**Source extract:**
-- Opening Marker --

Most USB batteries do not allow simultaneous charging while using a battery, so daisy-chaining multiple USB batteries (with one plugged into the RPi's USB) is tempting, but probably out.

I am wondering if I need to design a charge controller circuit that detects when a given battery is low, then switches instantaneously. Does this sound like my best bet? Is there an off-the shelf circuit or reference design that I should look into for this?

Another idea I had is maybe to connect all the batteries in series. This would of course produce a higher voltage than the original 5V. I could use a step-down buck converter to supply the 5V to the raspberry Pi.

Any ideas or strategies are welcome! Thanks for your help!

Best Answer

A Raspberry Pi model B draws about 1.21W with nothing plugged into the USB ports.

So (say) 3 months is about 2200 hours, so you're talking about 2.6kWh if you want to power it continuously.

A full-size laptop Li-ion battery pack might hold 48 to 80Wh, so you'd need at least 33 to 54 of them.

A 76 lb deep cycle battery might hold 1.2 or 1.3kWh so you might only need a couple of them.

A 5.2Ah USB battery pack might supply 25Wh so you'd need almost 100 of them.

Doesn't sound very practical at all, I'm afraid.

A properly designed low-power microcontroller device can run for several years on a small button cell, waking up briefly and doing things once in a while.

-- Closing Marker --

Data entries
-- Opening Marker --

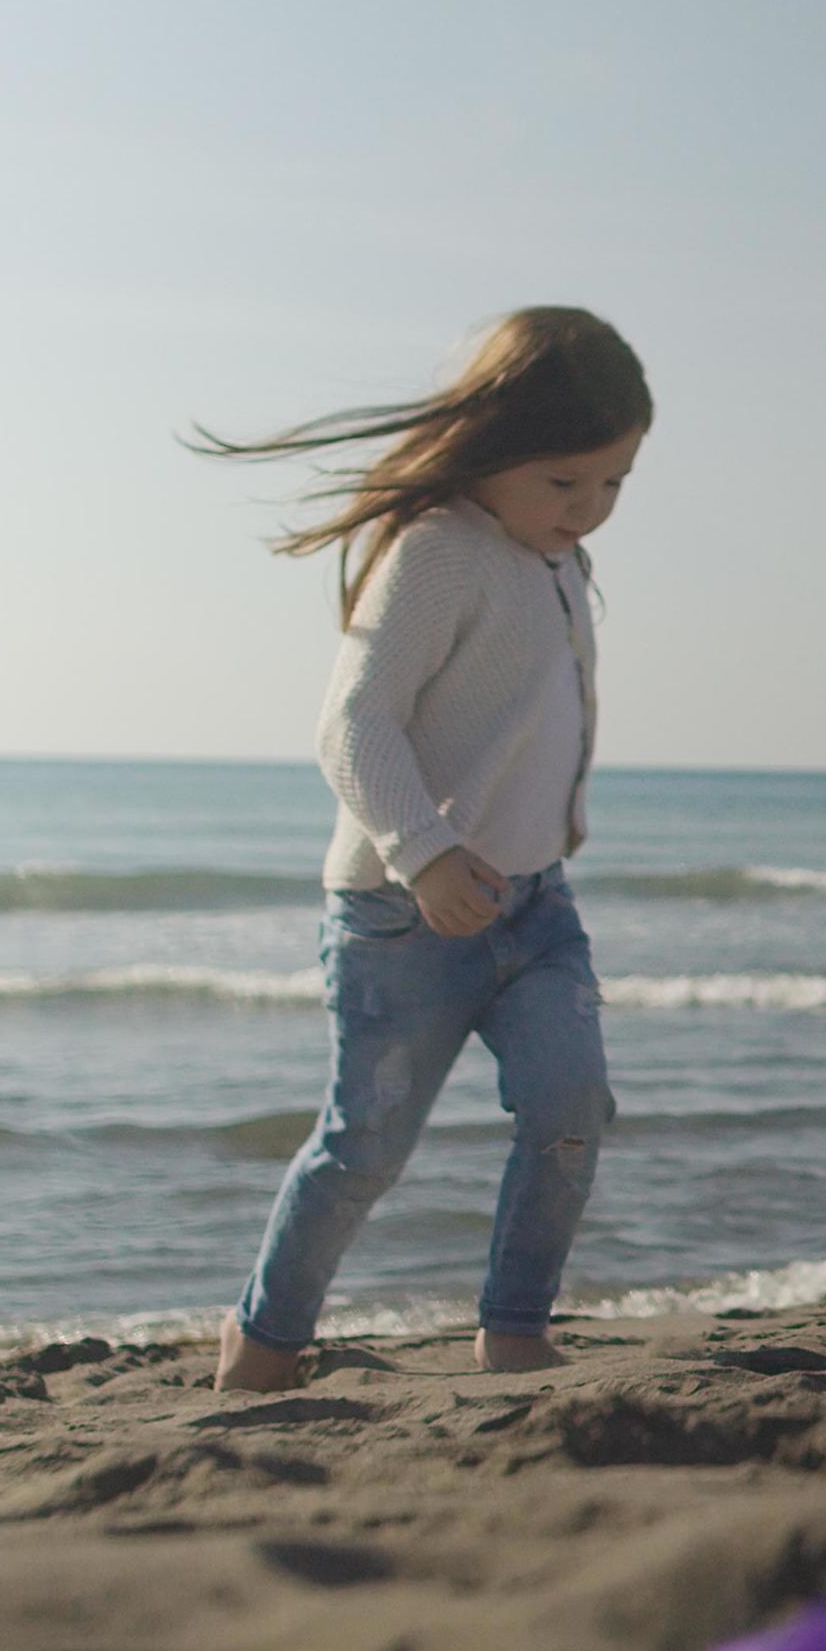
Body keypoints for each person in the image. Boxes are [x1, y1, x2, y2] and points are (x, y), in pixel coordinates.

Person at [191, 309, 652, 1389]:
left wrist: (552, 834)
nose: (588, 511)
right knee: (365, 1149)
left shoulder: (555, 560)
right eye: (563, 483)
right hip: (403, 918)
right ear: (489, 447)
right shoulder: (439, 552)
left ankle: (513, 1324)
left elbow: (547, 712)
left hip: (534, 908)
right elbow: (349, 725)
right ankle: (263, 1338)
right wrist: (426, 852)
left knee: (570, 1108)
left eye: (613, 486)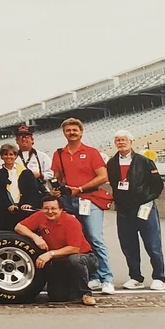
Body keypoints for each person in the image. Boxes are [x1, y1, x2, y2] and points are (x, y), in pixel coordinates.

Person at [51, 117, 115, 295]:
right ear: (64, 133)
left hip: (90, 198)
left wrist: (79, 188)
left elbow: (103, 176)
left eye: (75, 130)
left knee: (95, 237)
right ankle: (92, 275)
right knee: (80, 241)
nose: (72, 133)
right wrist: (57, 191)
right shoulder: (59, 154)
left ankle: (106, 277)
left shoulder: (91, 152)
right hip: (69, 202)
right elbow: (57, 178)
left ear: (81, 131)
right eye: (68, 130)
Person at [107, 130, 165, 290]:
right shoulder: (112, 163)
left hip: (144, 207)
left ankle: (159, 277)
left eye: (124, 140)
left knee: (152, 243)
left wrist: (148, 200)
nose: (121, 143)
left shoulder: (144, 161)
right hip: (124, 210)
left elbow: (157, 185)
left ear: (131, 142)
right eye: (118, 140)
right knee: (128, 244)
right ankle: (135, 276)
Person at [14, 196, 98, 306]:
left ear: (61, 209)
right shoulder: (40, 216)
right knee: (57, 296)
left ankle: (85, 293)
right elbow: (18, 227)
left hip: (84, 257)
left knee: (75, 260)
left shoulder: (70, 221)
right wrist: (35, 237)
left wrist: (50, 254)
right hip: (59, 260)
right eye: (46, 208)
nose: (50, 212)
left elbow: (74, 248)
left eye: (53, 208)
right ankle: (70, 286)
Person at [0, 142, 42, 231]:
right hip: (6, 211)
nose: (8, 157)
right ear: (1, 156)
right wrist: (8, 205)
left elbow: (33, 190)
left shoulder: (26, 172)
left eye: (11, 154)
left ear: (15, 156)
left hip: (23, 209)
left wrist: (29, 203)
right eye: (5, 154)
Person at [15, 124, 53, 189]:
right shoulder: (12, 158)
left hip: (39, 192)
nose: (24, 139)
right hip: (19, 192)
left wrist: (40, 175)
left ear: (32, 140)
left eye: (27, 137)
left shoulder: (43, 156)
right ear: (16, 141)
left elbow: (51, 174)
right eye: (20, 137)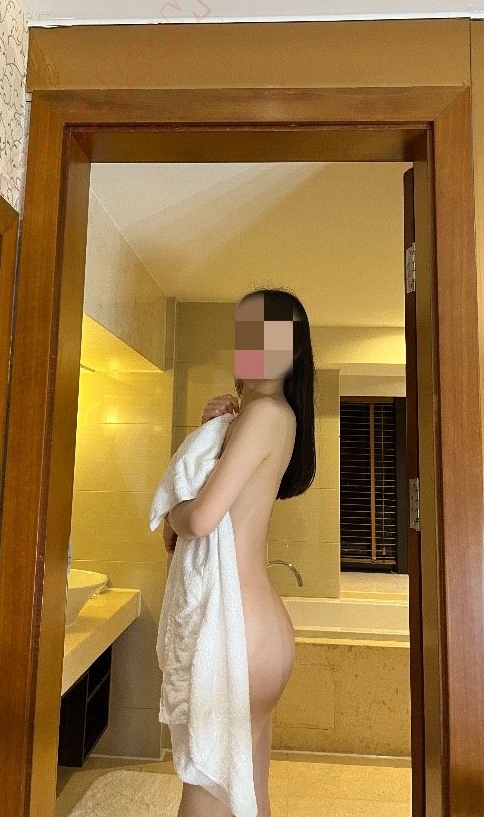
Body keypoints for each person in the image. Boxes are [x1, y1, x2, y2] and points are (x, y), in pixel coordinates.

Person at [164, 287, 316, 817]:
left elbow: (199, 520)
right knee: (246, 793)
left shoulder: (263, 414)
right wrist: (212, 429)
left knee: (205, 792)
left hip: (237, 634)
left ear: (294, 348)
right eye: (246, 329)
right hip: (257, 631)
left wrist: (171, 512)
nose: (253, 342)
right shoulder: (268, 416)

-- Closing Marker --

**Complete the following:**
- 1) In the Raspberry Pi battery discussion, how much power does a Raspberry Pi model B draw with nothing plugged into its USB ports?
- 2) Reproduce the Raspberry Pi battery discussion from "A properly designed" up to and including "in a while.".

**Per-task outputs:**
- 1) About 1.21W.

- 2)
A properly designed low-power microcontroller device can run for several years on a small button cell, waking up briefly and doing things once in a while.